Prompt -
Once the pictures are set aside, copy the data below exactly as it stands.

Data -
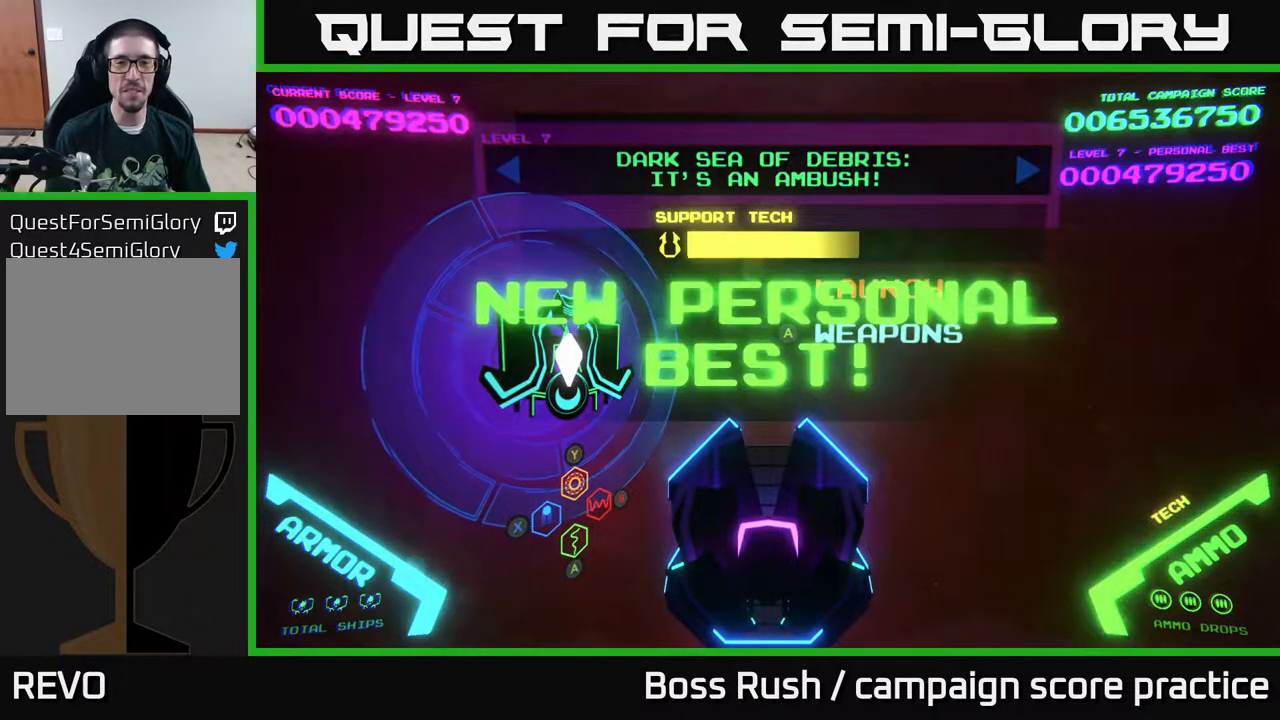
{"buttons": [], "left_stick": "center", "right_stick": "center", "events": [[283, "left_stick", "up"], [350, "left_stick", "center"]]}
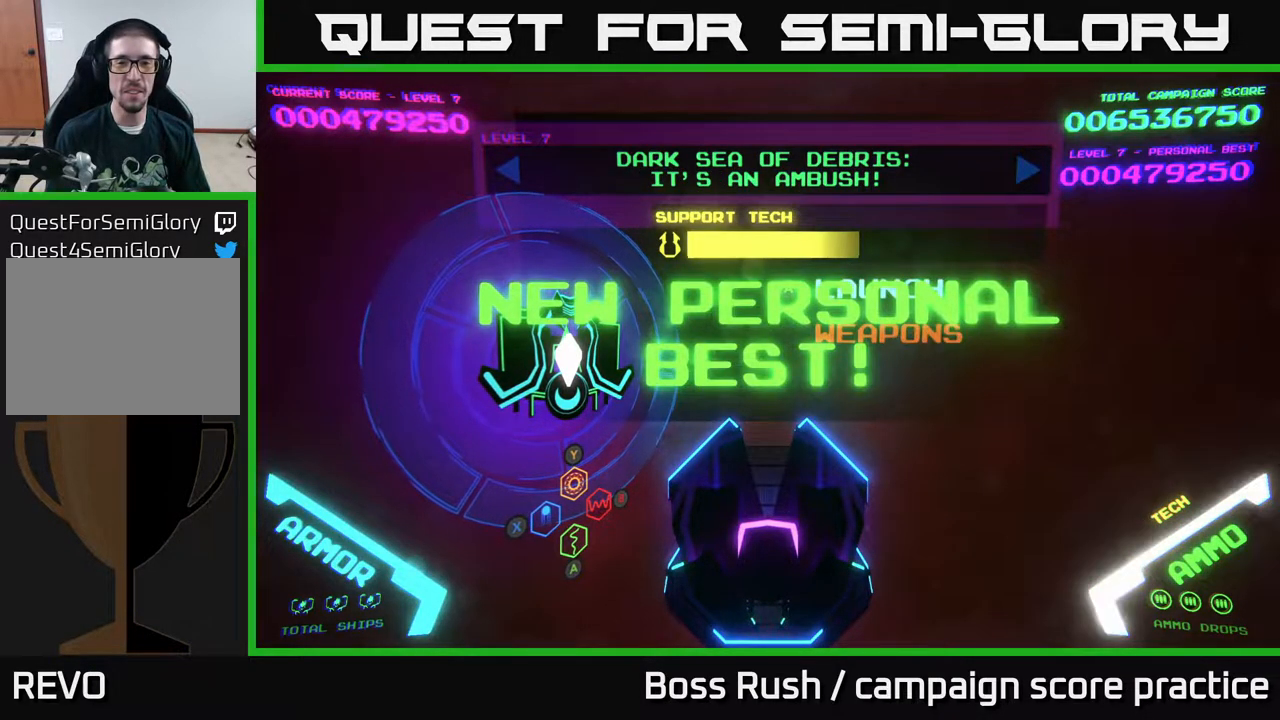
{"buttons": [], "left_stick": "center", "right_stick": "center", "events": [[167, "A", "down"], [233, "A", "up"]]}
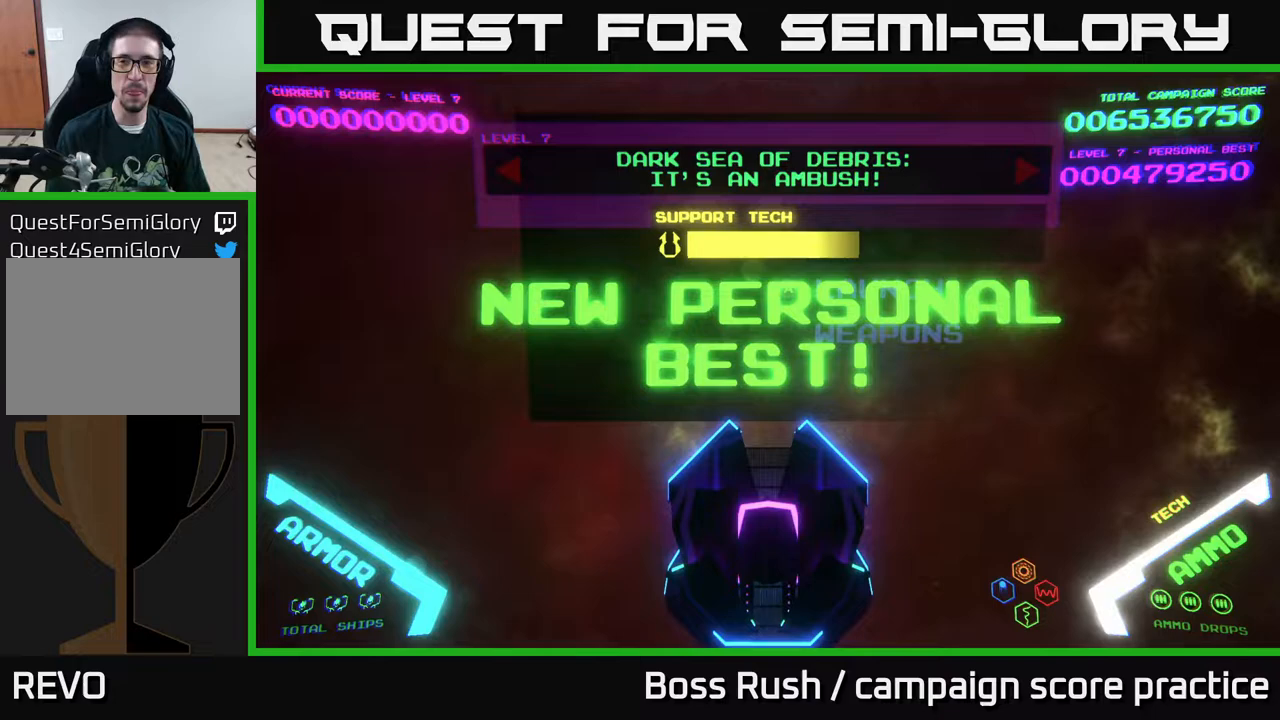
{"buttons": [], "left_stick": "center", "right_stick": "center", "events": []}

Answer section -
{"buttons": [], "left_stick": "center", "right_stick": "center", "events": [[283, "left_stick", "up"], [350, "left_stick", "center"]]}
{"buttons": [], "left_stick": "center", "right_stick": "center", "events": [[167, "A", "down"], [233, "A", "up"]]}
{"buttons": [], "left_stick": "center", "right_stick": "center", "events": []}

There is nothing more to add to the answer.